(Saved data entries)

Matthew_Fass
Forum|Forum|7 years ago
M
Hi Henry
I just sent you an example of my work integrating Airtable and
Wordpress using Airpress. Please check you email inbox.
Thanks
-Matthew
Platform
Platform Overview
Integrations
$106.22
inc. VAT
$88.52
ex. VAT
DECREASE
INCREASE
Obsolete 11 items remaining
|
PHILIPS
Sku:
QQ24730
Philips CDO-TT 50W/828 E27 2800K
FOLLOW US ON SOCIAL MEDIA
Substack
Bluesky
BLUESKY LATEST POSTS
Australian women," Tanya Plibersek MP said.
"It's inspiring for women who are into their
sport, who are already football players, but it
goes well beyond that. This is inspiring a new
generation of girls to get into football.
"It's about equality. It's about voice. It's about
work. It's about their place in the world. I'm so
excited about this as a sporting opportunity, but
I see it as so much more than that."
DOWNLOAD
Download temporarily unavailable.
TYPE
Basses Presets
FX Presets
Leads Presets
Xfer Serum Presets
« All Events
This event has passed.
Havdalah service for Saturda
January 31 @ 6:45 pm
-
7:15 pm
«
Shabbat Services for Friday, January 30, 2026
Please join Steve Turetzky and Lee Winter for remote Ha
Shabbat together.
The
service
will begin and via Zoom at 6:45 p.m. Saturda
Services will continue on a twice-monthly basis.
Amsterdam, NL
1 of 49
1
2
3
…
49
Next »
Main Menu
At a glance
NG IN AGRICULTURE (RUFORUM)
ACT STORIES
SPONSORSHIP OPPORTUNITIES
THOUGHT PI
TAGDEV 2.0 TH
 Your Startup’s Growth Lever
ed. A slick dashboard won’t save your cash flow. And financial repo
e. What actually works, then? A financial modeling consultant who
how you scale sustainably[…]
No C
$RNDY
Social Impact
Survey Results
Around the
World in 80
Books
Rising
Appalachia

> [EXERCISE BRIEF]:
Return every line holding the word "Presets" from the records.

> [TASK OUTPUT]:
Basses Presets
FX Presets
Leads Presets
Xfer Serum Presets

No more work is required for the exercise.